Bis zum 25. Mai 2021 seien knapp 1,1 Millionen Impfdosen nach Hamburg geliefert worden. Das seien jedoch 44.500 Dosen weniger, als das Bundesland entsprechend seinem Anteil an der Bevölkerung erhalten sollte. Peter Tschentscher warnt vor einem Ausgleich durch das BMG, da ansonsten im Hamburger Impfzentrum bereits im Juni keine Erstimpfungen mehr erfolgen könnten. Doch überwiegt die Skepsis beim Ersten Bürgermeister Hamburgs.

Geplante Liefermenge von Corona-Impfstoff wird verfehlt – Hausarztpraxen müssen Impfstoff abgeben

„Die vom Bund bis Ende Juni anvisierte Liefermenge von über 90 Millionen Impfdosen wird voraussichtlich deutlich verfehlt“, heißt es von Peter Tschentscher. Und: „Geliefert wurden bisher rund 51 Millionen Dosen“. Den größten Kritikpunkt sieht Tschentscher in dem Umstand, dass „neue Bevölkerungsgruppen zur Impfung aufgerufen [werden] und gleichzeitig die Priorisierung aufgehoben wird“. Die Hoffnung auf eine schnelle Impfung würde größer werden, die Enttäuschung aber auch.
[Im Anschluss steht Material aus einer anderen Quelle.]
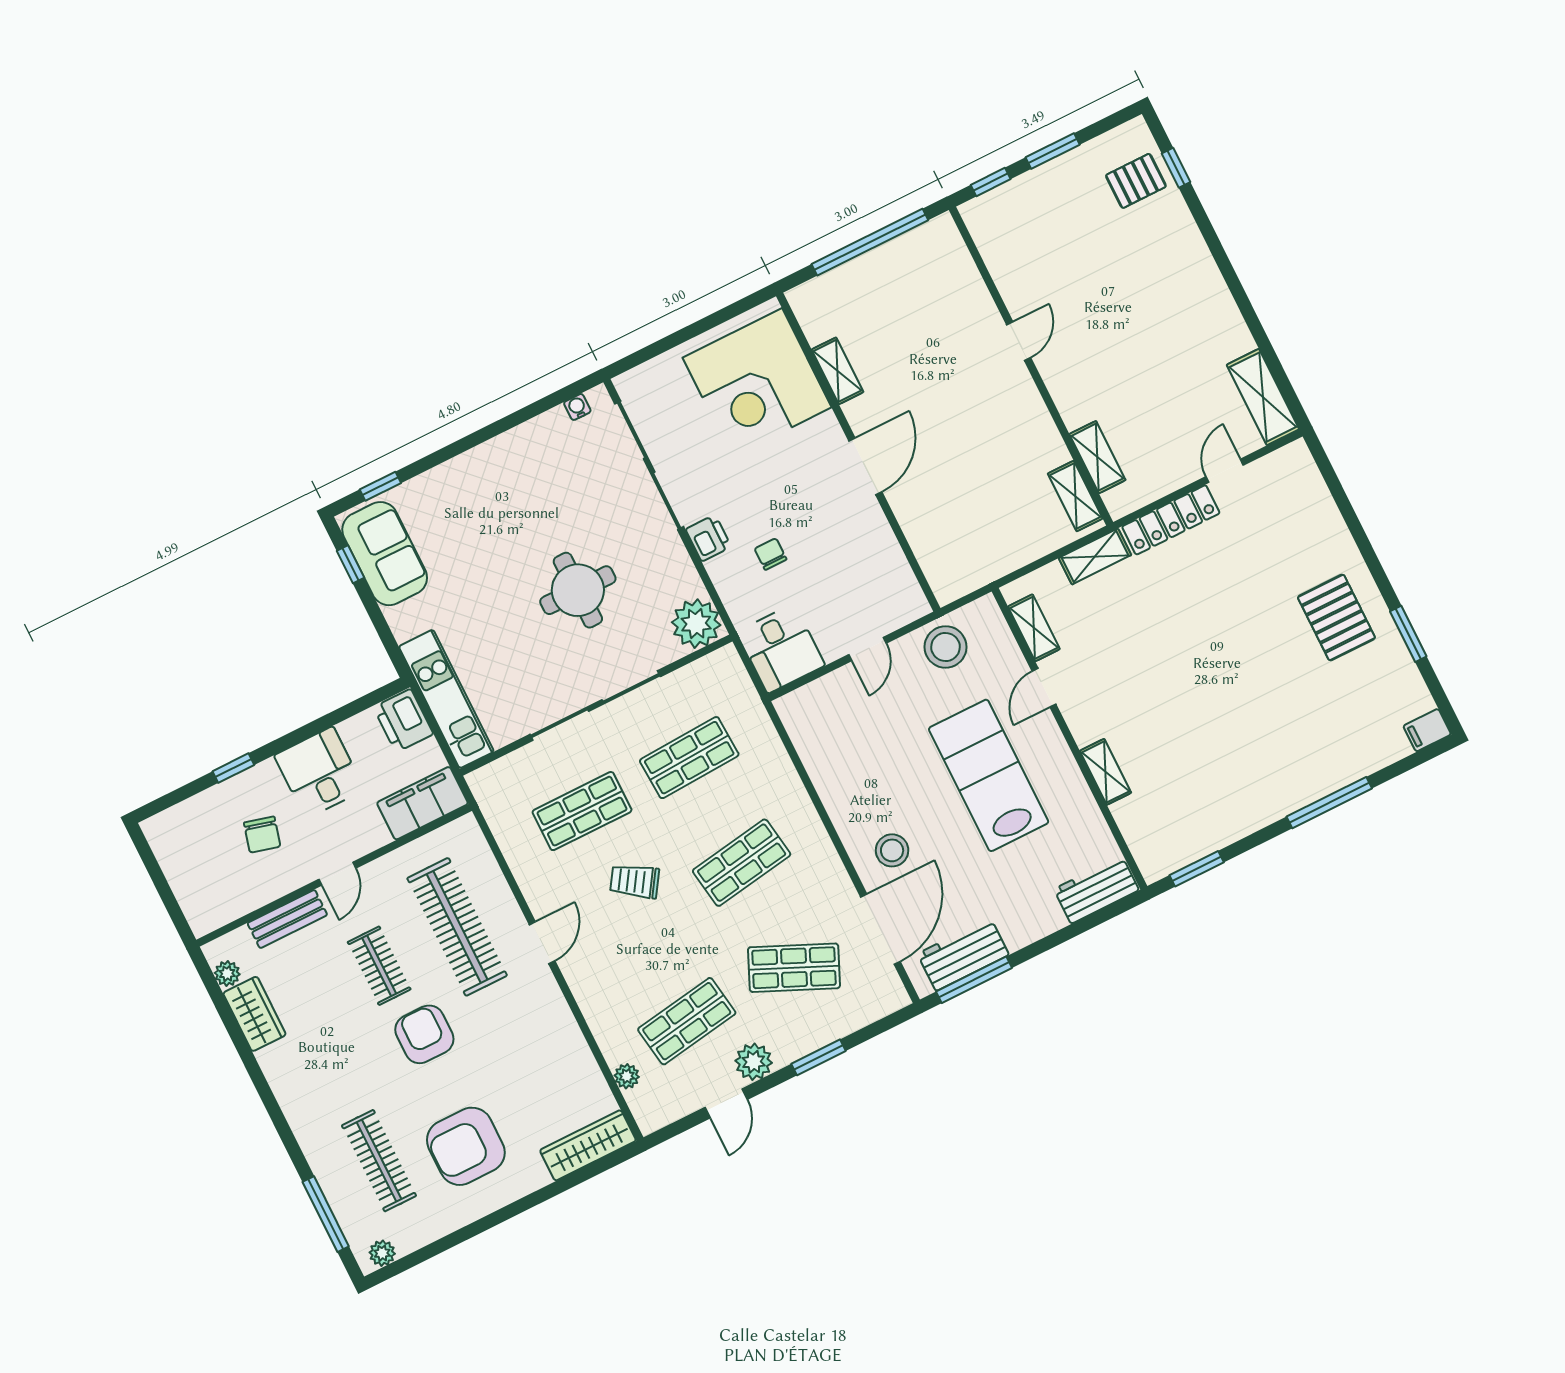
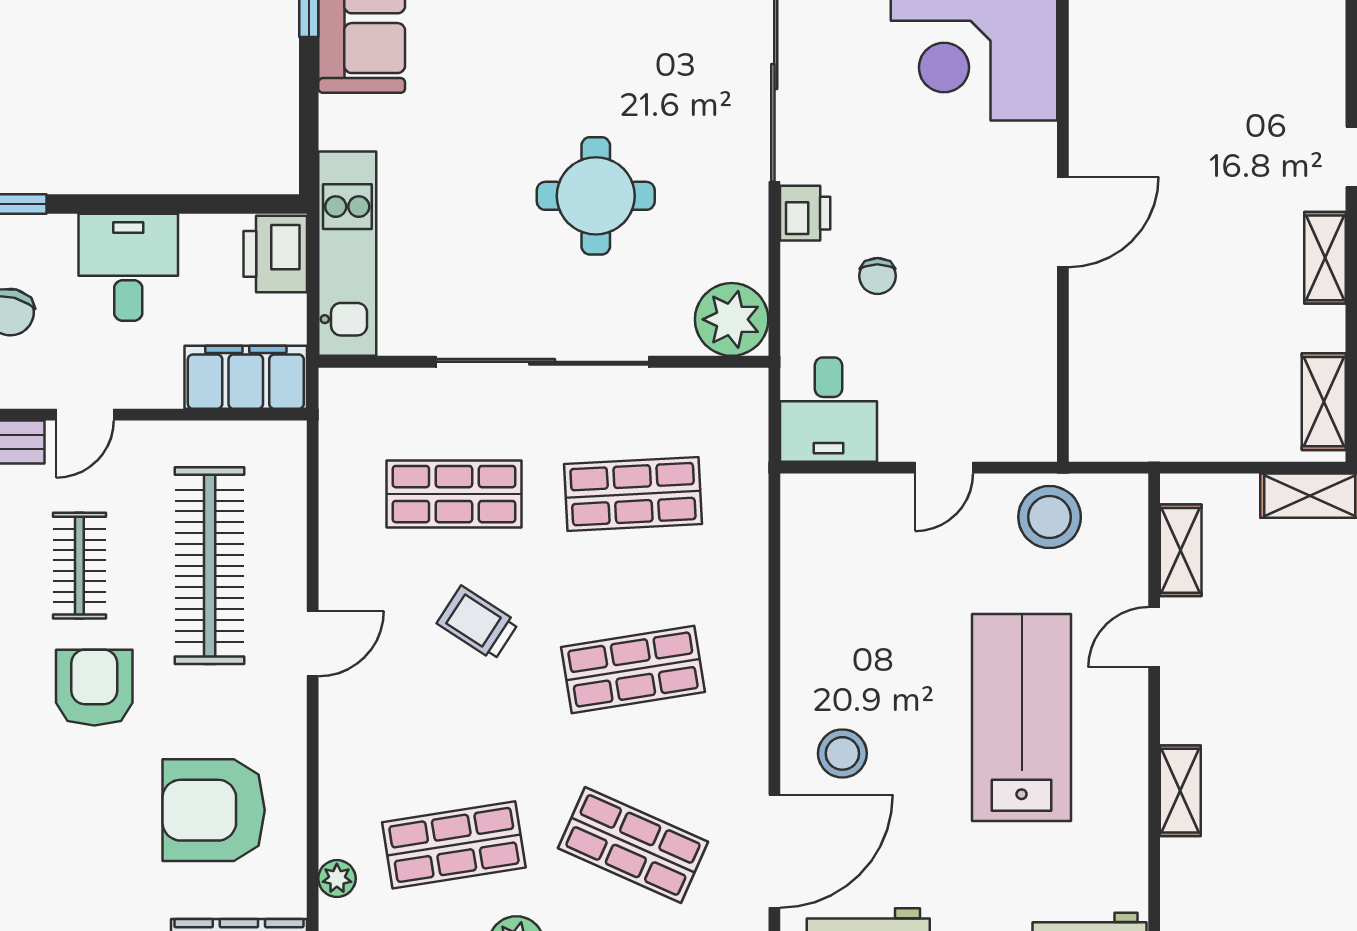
shelving: (837, 371) -> (1325, 258), moved
chair: (771, 554) -> (877, 276), turned 180
armchair: (466, 1146) -> (214, 810), moved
„Was zusätzlich für Unmut sorgt ist, dass die Impfung von Kindern und Jugendlichen* schon fest eingeplant ist, obwohl es noch nicht einmal eine Zulassung beziehungsweise Einschätzung der (Europäischen Arzneimittelbehörde) EMA und (Ständigen Impfkommission) Stiko dazu gibt“, wird Jana Husemann von der dpa zitiert. Die Vorsitzende des Hausärzteverbands Hamburg spricht von einer „Verschärfung und Mangelverwaltung“.
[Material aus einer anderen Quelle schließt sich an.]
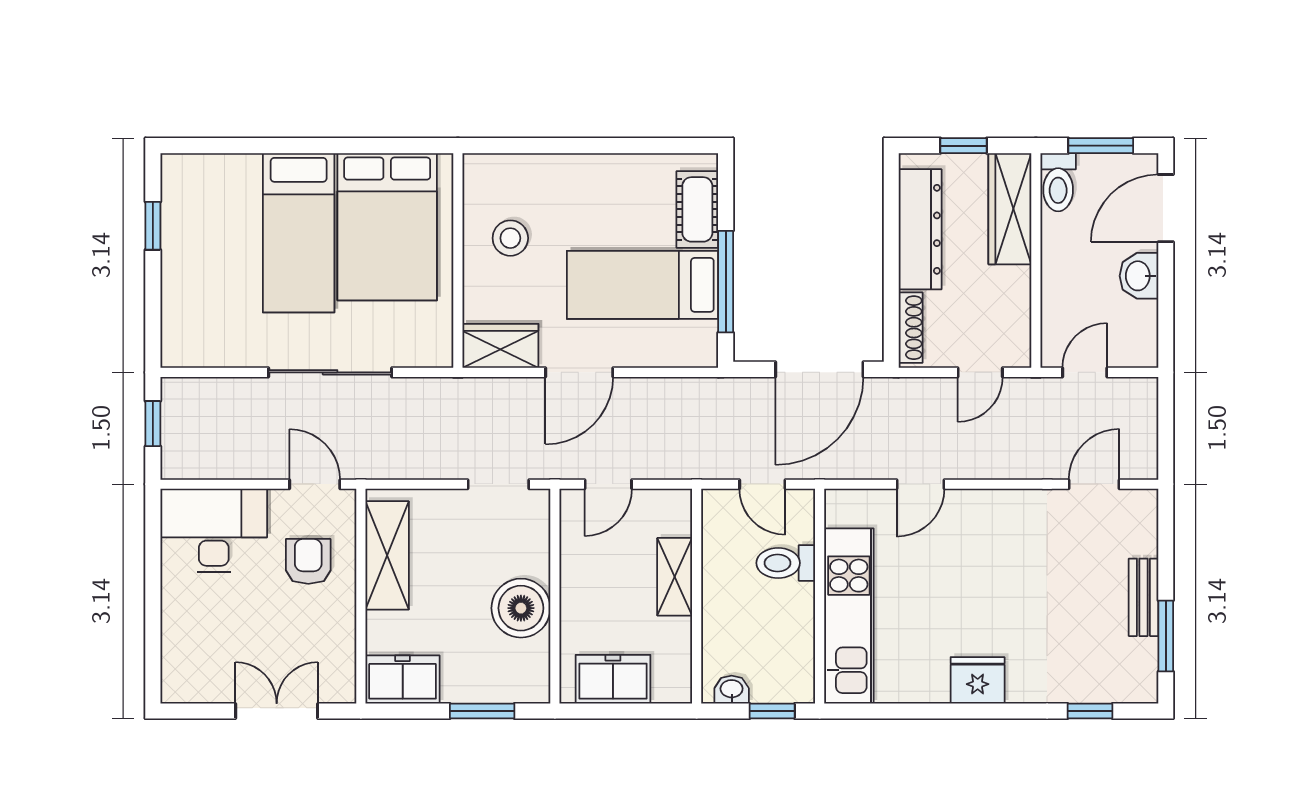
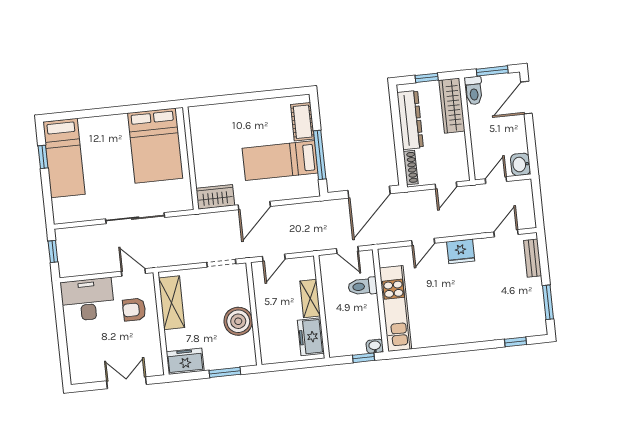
bed: (299, 233) -> (64, 158), moved
stool: (510, 238) -> (215, 145), removed
washbasin: (1139, 276) -> (521, 164), moved
armchair: (308, 561) -> (134, 310), turned -90
bench: (1143, 597) -> (533, 258), moved
freezer: (613, 679) -> (311, 337), moved, turned -90
fridge: (978, 680) -> (461, 251), moved, turned 180
washbasin: (732, 690) -> (375, 346), moved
Ein Resultat angesparter Impfstoffdosen, die aus dem Impfstoffkontingent der Hausarztpraxen abgezogen werden*. In der Woche ab Montag, 24. Mai 2021, hätte Hamburg laut einem Behördensprecher rund 55.000 Impfdosen erhalten. Bis Ende Juni 2021 würde sich an der wöchentlichen Liefermenge nicht mehr allzu viel ändern. Quo vadis, Hamburg?
Transparenzhinweis: Die Information der Biontech-Nachlieferung von 23.000 Impfdosen wurde diesem Artikel am 27.5.2021 nachträglich hinzugefügt. * 24hamburg.de ist ein Angebot von IPPEN.MEDIA.